Macy’s smaller, off-mall stores have spacious fitting rooms and a curated mix of merchandise that’s frequently swapped out. Beauty, toys and career apparel have been big sellers at the stores.

Macy’s

The off-mall stores have put up stronger results than the rest of Macy’s. And based on the company’s own shopper surveys, the stores get high marks for being easy to shop, neat, and staffed by helpful and friendly employees, Mastronardi said.

Macy’s small-format stores open for more than one fiscal year have posted comparable sales growth on an owned-plus-licensed basis from the beginning of the fiscal year, which began in late January, through the fiscal second quarter, which ended July 29. Comparable sales, a retail industry metric, aims to take out the impact of store openings, closures and renovations to allow better year-over-year comparisons.

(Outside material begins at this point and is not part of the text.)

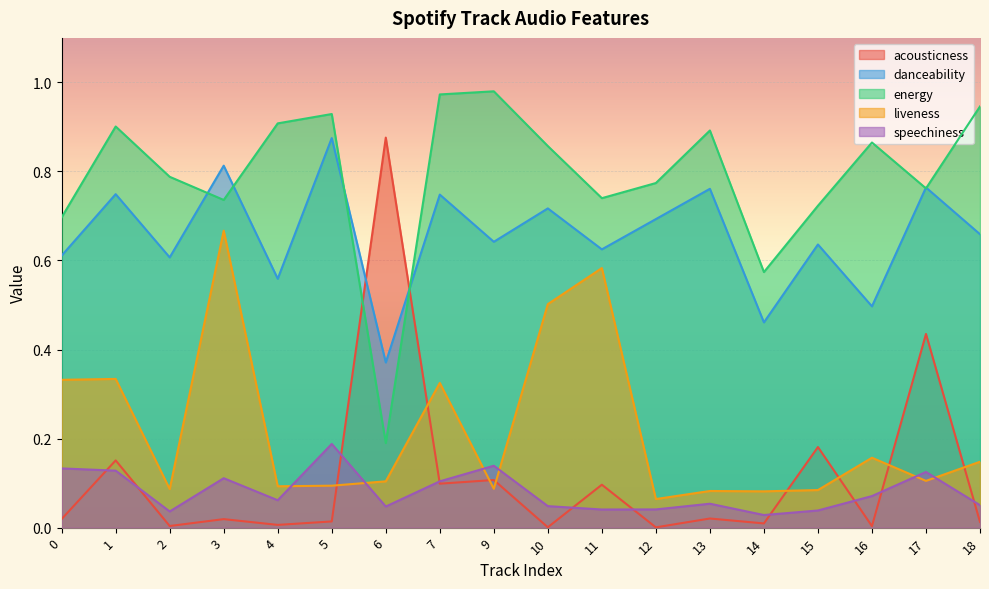

Which category has the highest value across all series?

9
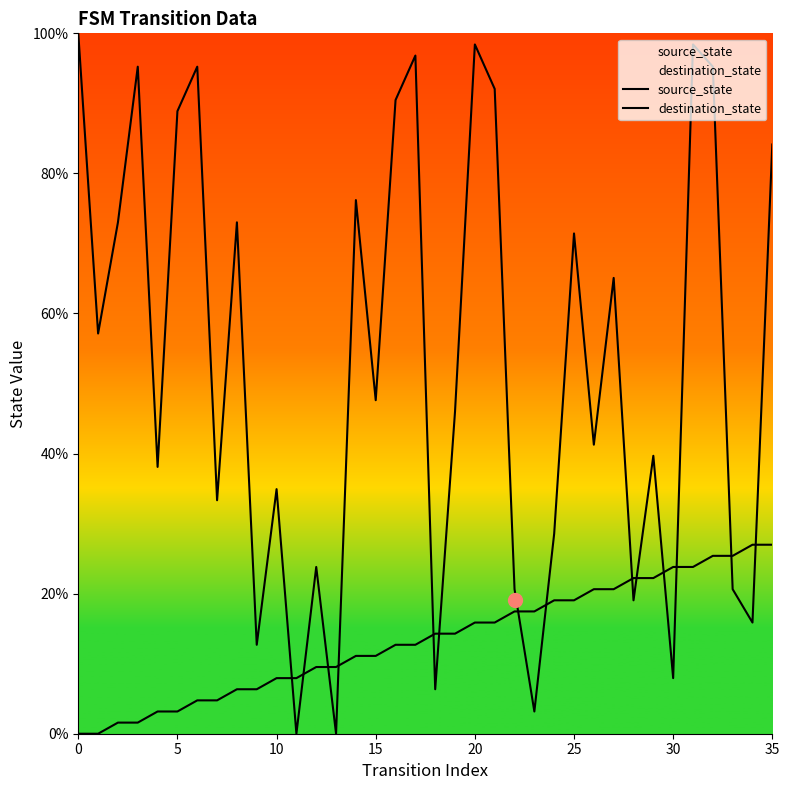

The source_state series shows 7.4 at 29. True or false?

False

Across the rest of the company, comparable sales on an owned-plus-licensed basis declined by roughly 7% in both the fiscal first quarter and fiscal second quarter. Along with Macy’s namesake stores, that metric includes trends at higher-end department store Bloomingdale’s and beauty chain Bluemercury, which have generally outperformed the namesake stores.

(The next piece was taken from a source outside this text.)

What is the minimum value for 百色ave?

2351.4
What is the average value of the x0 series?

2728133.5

By the end of this year, Macy’s will have 15 of the smaller stores, not including the announced expansion. Three are Bloomie’s, a smaller version of the Macy’s-owned Bloomingdale’s. The up to 30 new stores that are coming will be called Macy’s. The company is phasing out Market by Macy’s, the name it initially used for the smaller Macy’s stores.

Macy’s has dealt with the skepticism from investors who often link its fate with those of struggling shopping malls. Shares of the company have largely been on a downward trend since 2015. So far this year, the company’s stock is down about 44% even as the S&P 500 has risen about 12% during the same time period.

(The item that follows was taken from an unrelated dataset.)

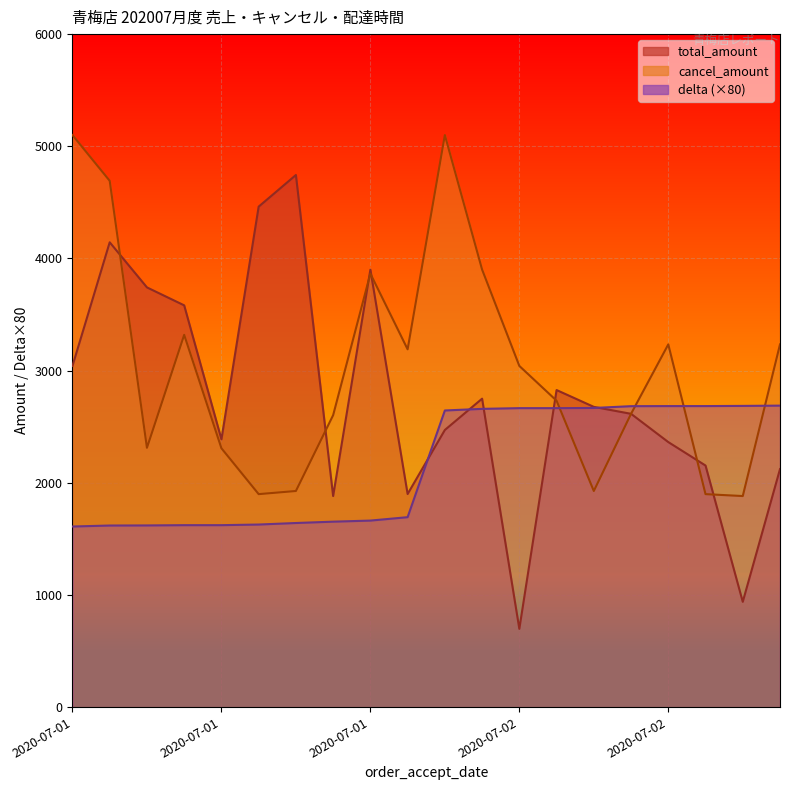

How many data points in cancel_amount are less than 3042?

10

Led by CEO Jeff Gennette, the company has focused on five growth drivers, including off-mall expansion. It has also refreshed and debuted new private brands, launched a third-party marketplace online, focused on luxury brands, and increased personalized offers and communication with customers.

Gennette will soon pass the reins to Tony Spring, CEO of Bloomingdale’s, as he retires early next year.

Oliver Chen, a senior equity research analyst at Cowen who covers retail and luxury goods, said Macy’s is under pressure to appeal to younger consumers and differentiate from competitors. Those rivals include specialty retailers like Ulta Beauty and Sephora and off-price retailers or fast-fashion players where shoppers may get a better deal or superior service.

“[Macy’s leaders] don’t have their head in the mud,” he said. “They understand the need to be relevant and grow and to think about off-mall.”

He pointed to some signs of progress, including the return of Nike and Under Armour merchandise to stores and its website and the launch of a new women’s private brand, On 34th.

Shoppers who have come to the smaller stores look similar to Macy’s typical customer, but have a more curated mix of merchandise to choose from since stores are smaller, Mastronardi said. Popular categories at the small-format stores have been toys, beauty and career apparel, according to the company.

Macy’s has opened the stores in three different kinds of markets. In some cases, it has put them in areas that already have a large store, but also have high demand. It has used others to replace stores in floundering malls. Macy’s has also broken into new regions where it does not have stores.

Mastronardi said the company has tracked sales data in markets where Macy’s has a typical mall store and an off-mall store. He said the retailer has not seen signs of the new shops cannibalizing its existing stores, where sales just move from one to the other.

“What we’re seeing is it’s really just an extra visit into the Macy’s brand,” he said.